## YOUR ASSIGNMENT:
Each entry is to be output as written, so that none is missing.
═══
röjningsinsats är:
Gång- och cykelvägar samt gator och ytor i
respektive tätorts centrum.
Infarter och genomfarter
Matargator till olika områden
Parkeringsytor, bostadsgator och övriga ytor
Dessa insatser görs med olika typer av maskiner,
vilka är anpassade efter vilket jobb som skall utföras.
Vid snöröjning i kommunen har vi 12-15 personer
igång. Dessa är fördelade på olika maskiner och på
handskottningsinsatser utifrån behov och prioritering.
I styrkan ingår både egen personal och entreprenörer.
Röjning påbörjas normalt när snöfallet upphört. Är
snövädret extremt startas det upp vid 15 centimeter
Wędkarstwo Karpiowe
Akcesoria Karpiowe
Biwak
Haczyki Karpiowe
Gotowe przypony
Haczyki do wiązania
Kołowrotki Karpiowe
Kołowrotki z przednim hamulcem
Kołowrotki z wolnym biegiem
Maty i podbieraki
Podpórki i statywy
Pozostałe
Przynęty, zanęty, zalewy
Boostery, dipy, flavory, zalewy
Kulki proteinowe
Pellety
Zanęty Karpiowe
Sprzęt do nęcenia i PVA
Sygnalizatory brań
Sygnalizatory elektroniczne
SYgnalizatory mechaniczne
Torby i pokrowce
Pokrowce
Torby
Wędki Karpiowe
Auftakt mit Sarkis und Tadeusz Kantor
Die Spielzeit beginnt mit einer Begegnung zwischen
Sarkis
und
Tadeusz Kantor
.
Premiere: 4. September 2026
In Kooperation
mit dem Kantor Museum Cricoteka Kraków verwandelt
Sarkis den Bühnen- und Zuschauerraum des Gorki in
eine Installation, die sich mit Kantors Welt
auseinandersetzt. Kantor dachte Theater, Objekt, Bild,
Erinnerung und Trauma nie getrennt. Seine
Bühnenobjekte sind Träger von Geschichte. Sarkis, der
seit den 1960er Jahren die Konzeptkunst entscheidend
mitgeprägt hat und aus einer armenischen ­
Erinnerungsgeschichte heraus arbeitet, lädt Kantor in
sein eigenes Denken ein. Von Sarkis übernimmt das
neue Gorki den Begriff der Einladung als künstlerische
═══
## OUTPUT FOR THIS EXERCISE:
röjningsinsats är:
Gång- och cykelvägar samt gator och ytor i
respektive tätorts centrum.
Infarter och genomfarter
Matargator till olika områden
Parkeringsytor, bostadsgator och övriga ytor
Dessa insatser görs med olika typer av maskiner,
vilka är anpassade efter vilket jobb som skall utföras.
Vid snöröjning i kommunen har vi 12-15 personer
igång. Dessa är fördelade på olika maskiner och på
handskottningsinsatser utifrån behov och prioritering.
I styrkan ingår både egen personal och entreprenörer.
Röjning påbörjas normalt när snöfallet upphört. Är
snövädret extremt startas det upp vid 15 centimeter
Wędkarstwo Karpiowe
Akcesoria Karpiowe
Biwak
Haczyki Karpiowe
Gotowe przypony
Haczyki do wiązania
Kołowrotki Karpiowe
Kołowrotki z przednim hamulcem
Kołowrotki z wolnym biegiem
Maty i podbieraki
Podpórki i statywy
Pozostałe
Przynęty, zanęty, zalewy
Boostery, dipy, flavory, zalewy
Kulki proteinowe
Pellety
Zanęty Karpiowe
Sprzęt do nęcenia i PVA
Sygnalizatory brań
Sygnalizatory elektroniczne
SYgnalizatory mechaniczne
Torby i pokrowce
Pokrowce
Torby
Wędki Karpiowe
Auftakt mit Sarkis und Tadeusz Kantor
Die Spielzeit beginnt mit einer Begegnung zwischen
Sarkis
und
Tadeusz Kantor
.
Premiere: 4. September 2026
In Kooperation
mit dem Kantor Museum Cricoteka Kraków verwandelt
Sarkis den Bühnen- und Zuschauerraum des Gorki in
eine Installation, die sich mit Kantors Welt
auseinandersetzt. Kantor dachte Theater, Objekt, Bild,
Erinnerung und Trauma nie getrennt. Seine
Bühnenobjekte sind Träger von Geschichte. Sarkis, der
seit den 1960er Jahren die Konzeptkunst entscheidend
mitgeprägt hat und aus einer armenischen ­
Erinnerungsgeschichte heraus arbeitet, lädt Kantor in
sein eigenes Denken ein. Von Sarkis übernimmt das
neue Gorki den Begriff der Einladung als künstlerische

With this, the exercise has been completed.